フェリは自分ひとりで踊るときも表現力が豊かだけど、「リフトのされ方」もうまいなあ、と思った。リフトされたときのポーズがとてもきれいだった。デ・グリューがマノンの体を床すれすれに近づけるとき、フェリは体をやや反らせて、片脚をボッレの腰に引っかける。その引っかけた脚の形が美しい。

マノンがデ・グリューの腕に飛び込んだと同時に死ぬところでは、ボッレがフェリの体を抱えた途端に、フェリの手足が力なく、だらん、と垂れ下がった。さっきの「オテロ」でもそうだったけど、「死に方」も上手だなあ、と感心した。

最後の最後でこんなことを言って申し訳ないが、ボッレのあの演技はどうにかならないものだろうか。マノンが死んだと気づいたデ・グリューの演技なんだけど、ボッレは頭を両手で抱えて嘆き悲しむ。その表情がなんともわざとらしくて、せっかくあんなにすばらしい容姿とテクニックとを持っているのだから、演技も上手になればもっといいのに、と思った。

沼地のパ・ド・ドゥもあっという間に終わってしまった。カーテン・コールは何度も行なわれた。引退公演ですから当然のこと。銀のテープがクラッカーのように客席に向けて発射され、また舞台上には色とりどりのテープが下りてきてカーテンを作っていた。

最後のほうでフェリがひとりで舞台上にたたずんで、彼女にスポット・ライトが当たり、上から赤い花のようなものがはらはらと降っていた。私はこういうわざとらしい演出にはあまり感動しなかったけど、いつまでも続く観客の熱狂的な拍手喝采に、フェリがつい顔をゆがめて涙目になり、ゆっくりと下を向いて、バレリーナ的でない、自然な仕草で深々とお辞儀をしたときには、ついもらい泣きしそうになった。

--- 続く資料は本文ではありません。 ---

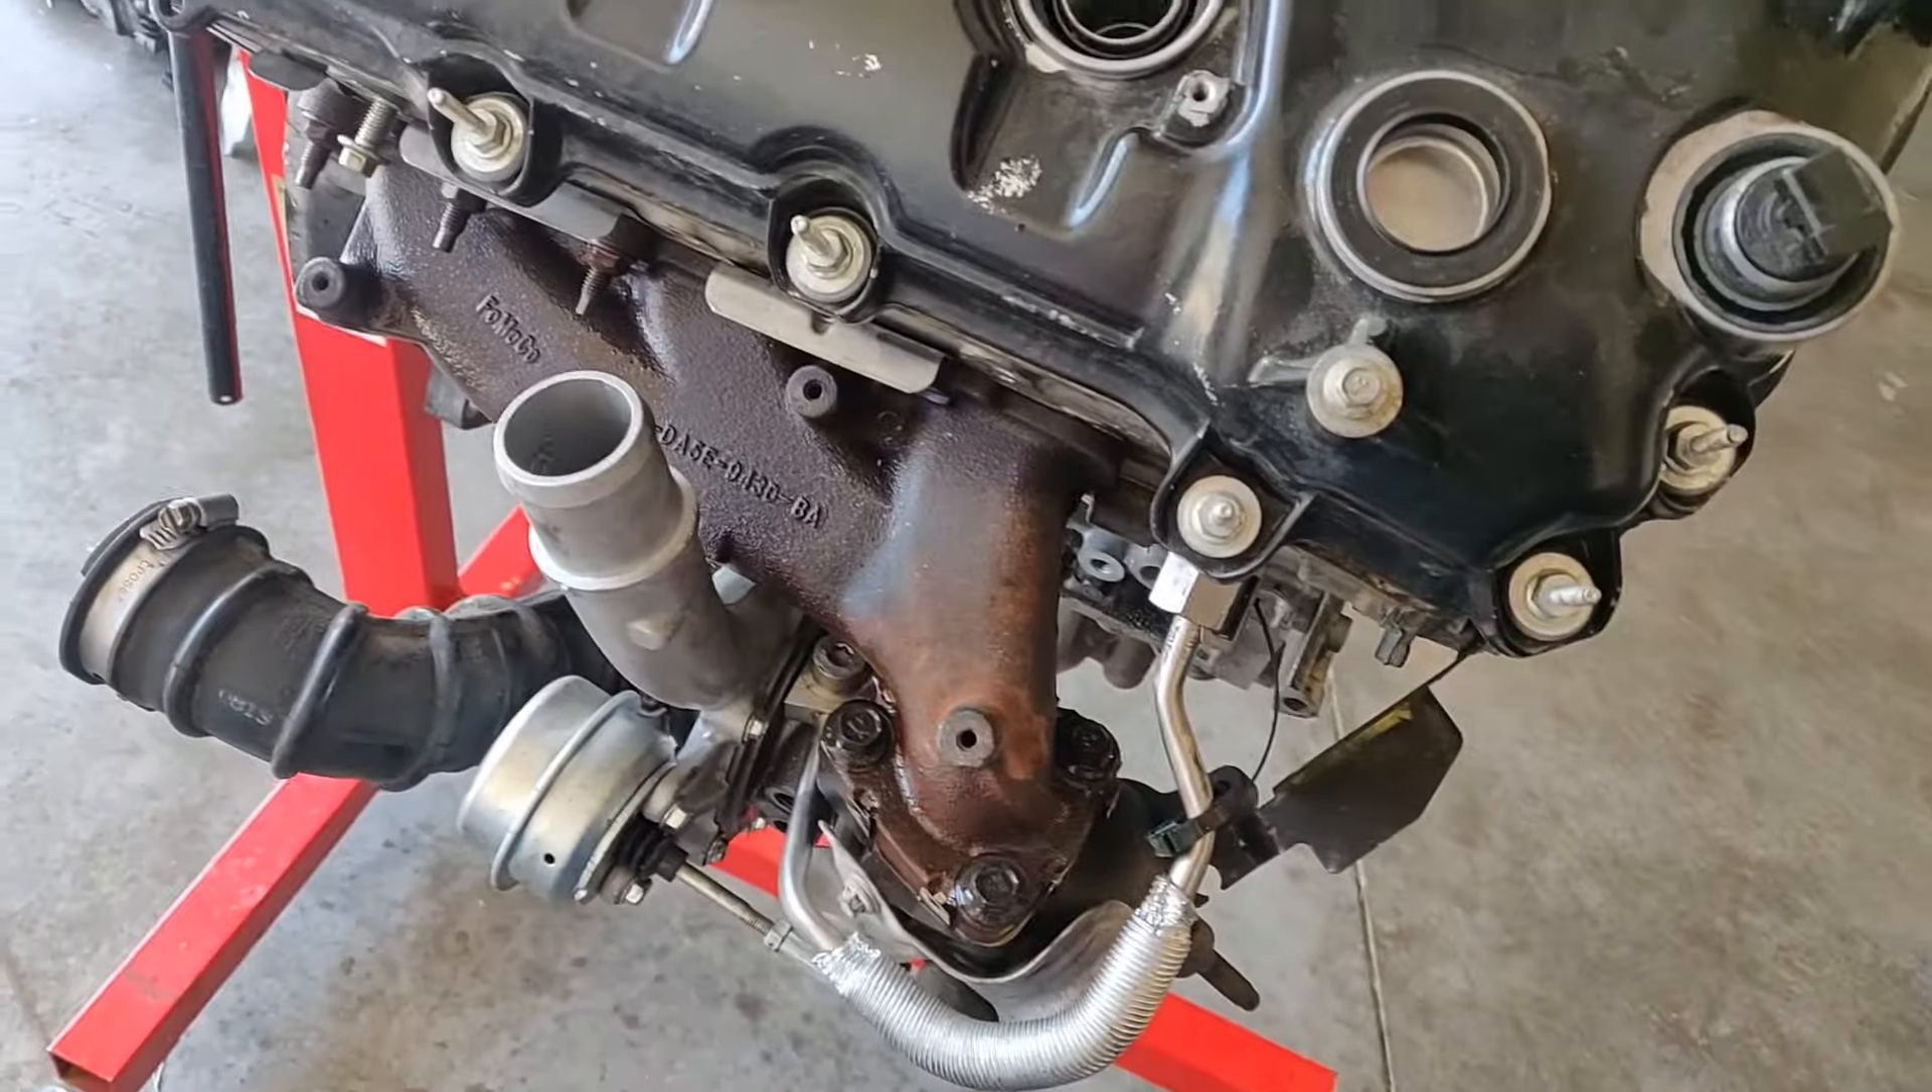Finally We've got the motor out The rear turbo is still on.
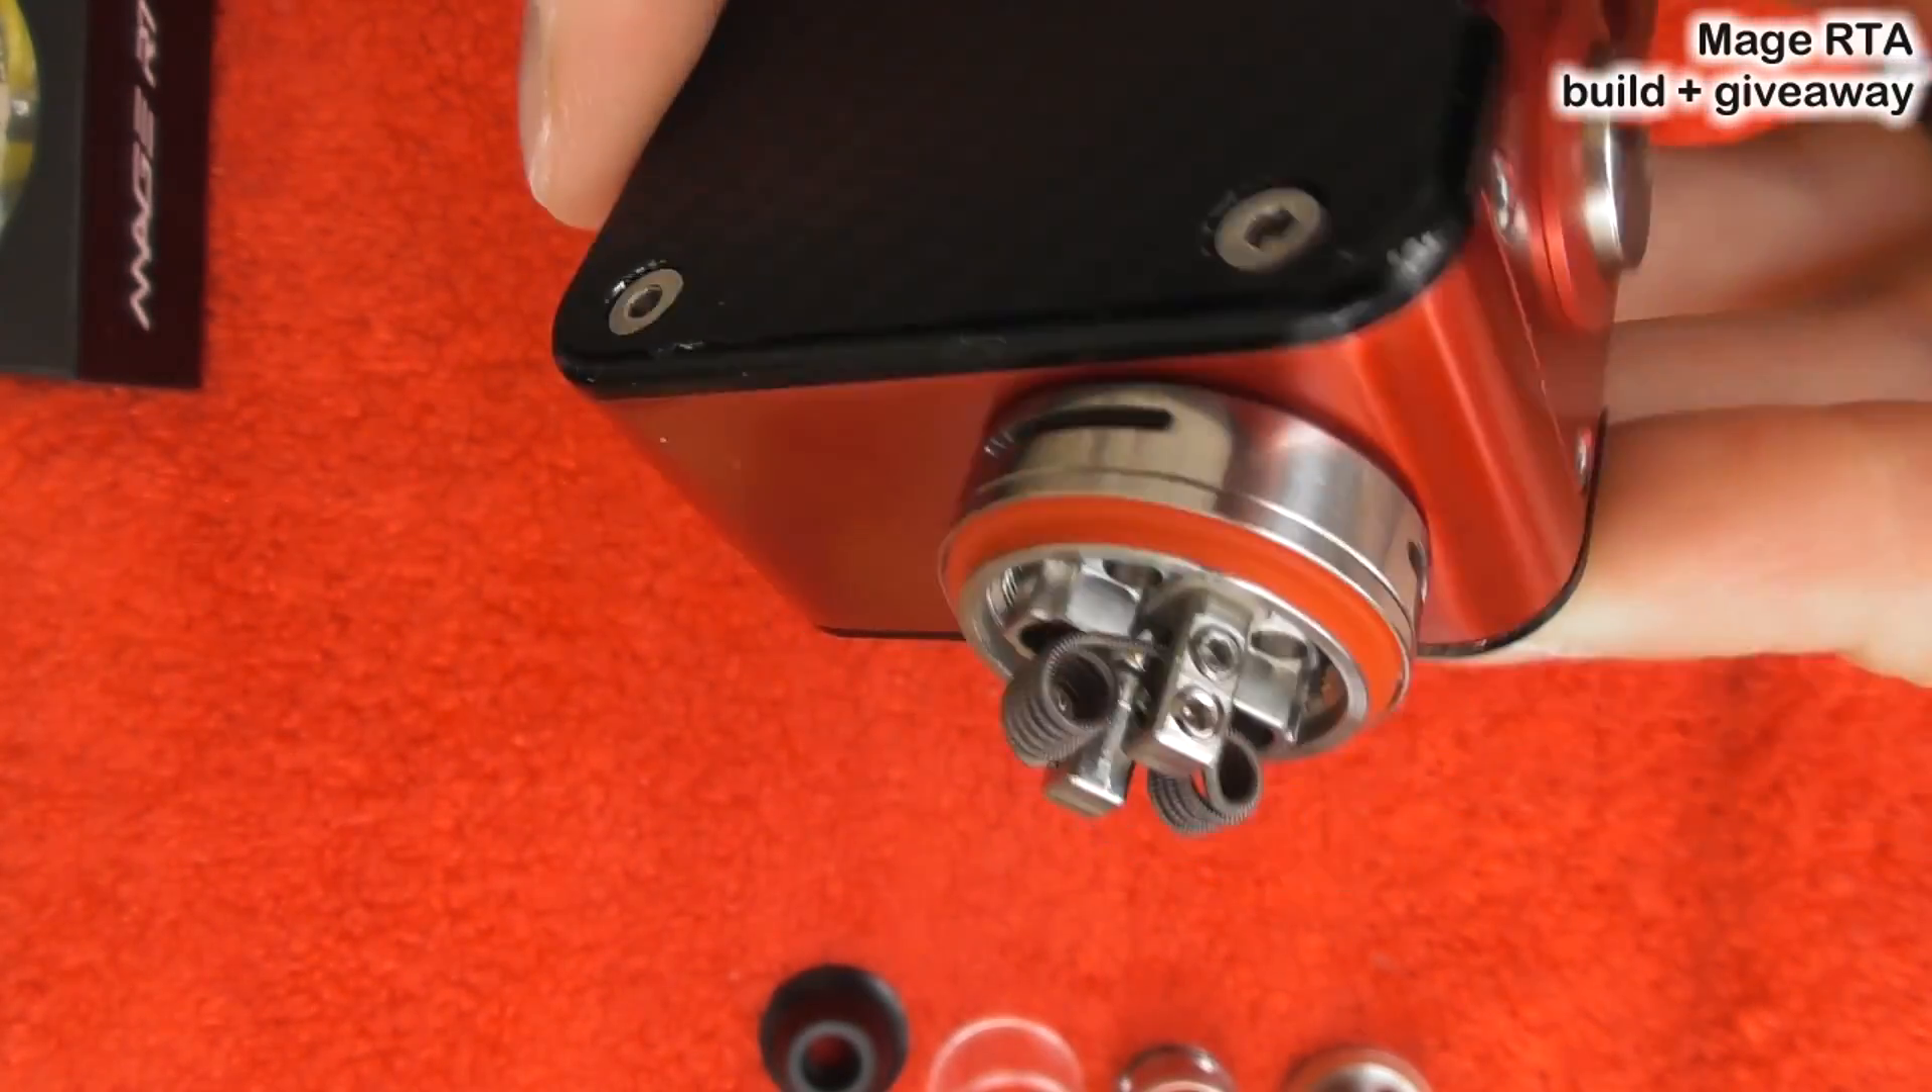So now we have the coils inserted into this deck. We've got our two, six wraps each side of this Ud claptons wire, around a three mil drill bit.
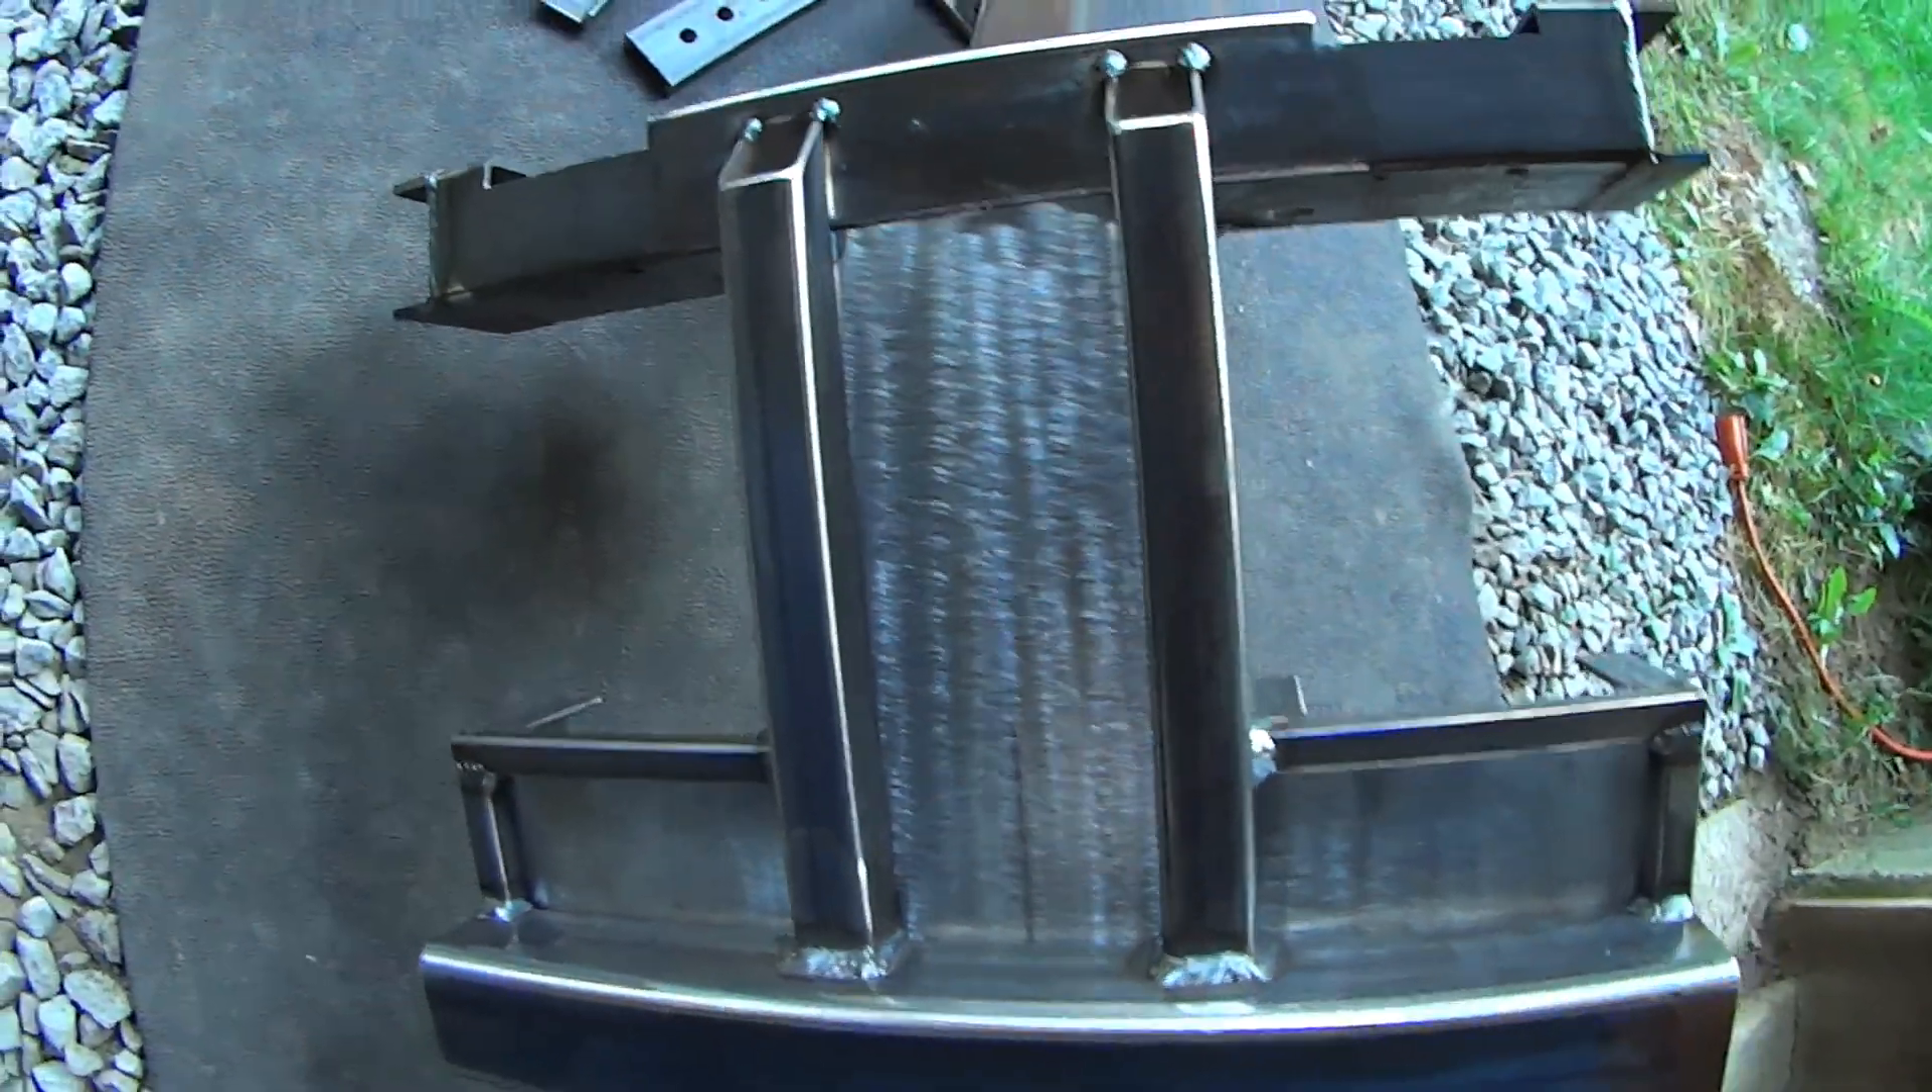You'll see I just tacked the tubes down here. That's what the bottom of it looks like.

やはり観ておいてよかった。フェリの技術については、いろいろなところで、さほど高くはないという評価を見聞きした。またバレエをやっている人から、その原因が何なのかを聞いた。でも、バレリーナにもいろいろなタイプがあってもいいだろう。今回の公演でフェリが踊ったのが、ジュリエット、「オセロ」のデズデモナ、ジゼル、マノンというのが、アレッサンドラ・フェリのバレリーナとしての本領がどこにあるのかを表している気がした。